### Text section
+--
Lambda Theatre

Build the theatre once. Change the play every night.

Playwright + Chromium (or Lightpanda) on AWS Lambda as a container image.
Inject Python browser automation scripts at runtime via event payload or S3.
No rebuild needed — one image, unlimited scripts.

Headless browser | Web scraping | Browser automation | Serverless | AWS Lambda container

How it works

The container image ships Chromium and Playwright pre-installed on Ubuntu 25.04. At Lambda cold start, Chromium launches during the free init phase (not billed). Your Playwright script runs against the already-warm browser, then the page and context are cleaned up. On warm starts, the browser is reused — only a new page is created.

flowchart LR
    subgraph "Your Code"
        A["Inline script<br>(event payload)"]
        B["S3 script<br>(s3://bucket/key)"]
    end

    subgraph "Lambda Container"
+--
Carry on the Lambda Theatre text from the point where it stops. The data after this has no connection to the Lambda Theatre text.
+--
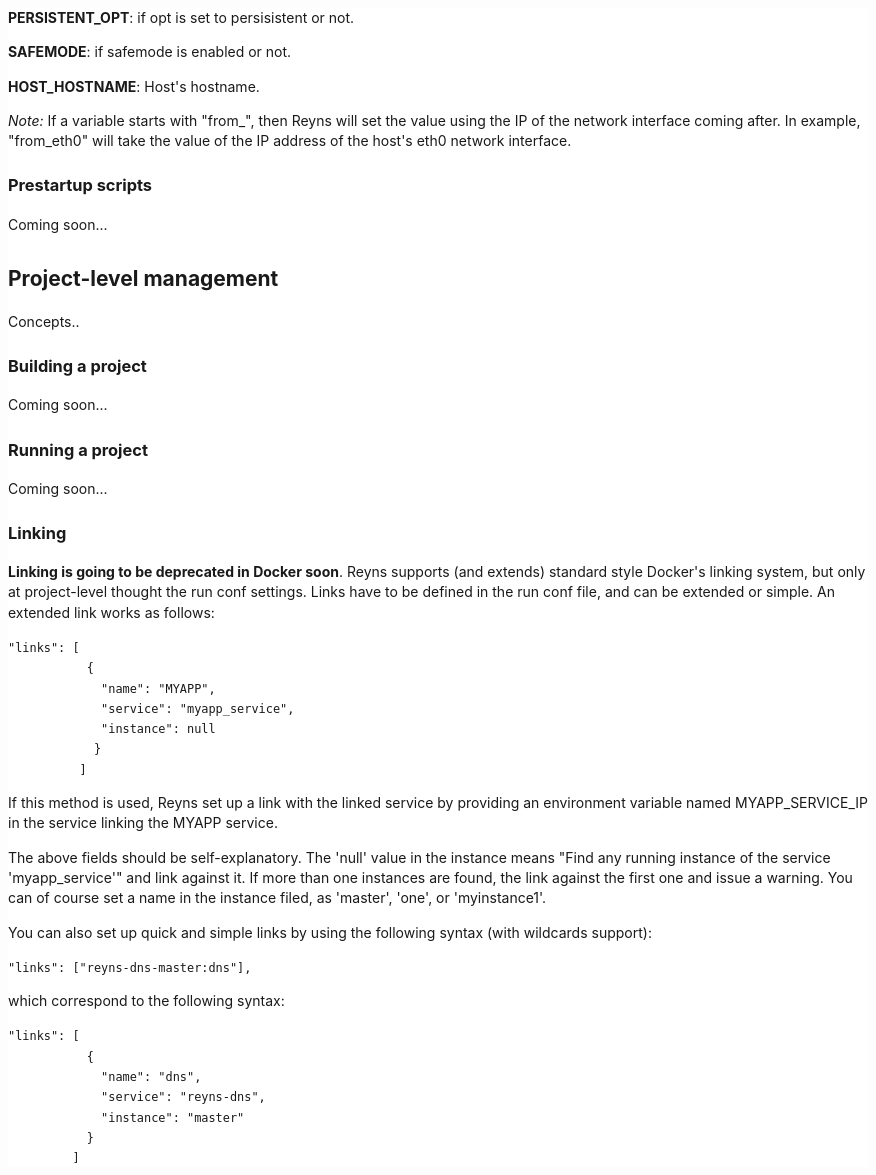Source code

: **PERSISTENT_OPT**: if opt is set to persisistent or not.

**SAFEMODE**: if safemode is enabled or not.

**HOST_HOSTNAME**: Host's hostname.


*Note:* If a variable starts with "from_", then Reyns will set the value using the IP of the network interface coming after. In example, "from_eth0" will take the value of the IP address of the host's eth0 network interface.

### Prestartup scripts
Coming soon...

## Project-level management
Concepts..
### Building a project
Coming soon...
### Running a project
Coming soon...

### Linking
**Linking is going to be deprecated in Docker soon**. Reyns supports (and extends) standard style Docker's linking system, but only at project-level thought the run conf settings. Links have to be defined in the run conf file, and can be extended or simple. An extended link works as follows:

    "links": [
               {
                 "name": "MYAPP",
                 "service": "myapp_service",
                 "instance": null
                }
              ]

If this method is used, Reyns set up a link with the linked service by providing an environment  variable named MYAPP_SERVICE_IP in the service linking the MYAPP service.

The above fields should be self-explanatory. The 'null' value in the instance means "Find any running instance of the service 'myapp_service'" and link against it. If more than one instances are found, the link against the first one and issue a warning. You can of course set a name in the instance filed, as 'master', 'one', or 'myinstance1'.

You can also set up quick and simple links by using the following syntax (with wildcards support):

    "links": ["reyns-dns-master:dns"],

which correspond to the following syntax:

    "links": [
               {
                 "name": "dns",
                 "service": "reyns-dns",
                 "instance": "master"
               }
             ]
+--
### Expected answer
        C["handler.py"]
        D["Playwright"]
        E["Chromium<br>(pre-launched at init)"]
    end

    F["Target website"]

    A --> C
    B --> C
    C --> D --> E --> F

Quick start

Option A: Chromium image (full compatibility, ~1.2 GB)

make build          # builds the Chromium image
make test           # smoke-tests it locally

Option B: Lightpanda image (faster, ~450 MB)

make build-lightpanda   # builds the Lightpanda image
make test-lightpanda    # smoke-tests it locally

Both images use the same handler and accept the same scripts. Pick whichever fits your workload — see Browser backends for trade-offs.

Test it locally

# Start either image (replace lambda-theatre with lambda-theatre-lightpanda for Lightpanda)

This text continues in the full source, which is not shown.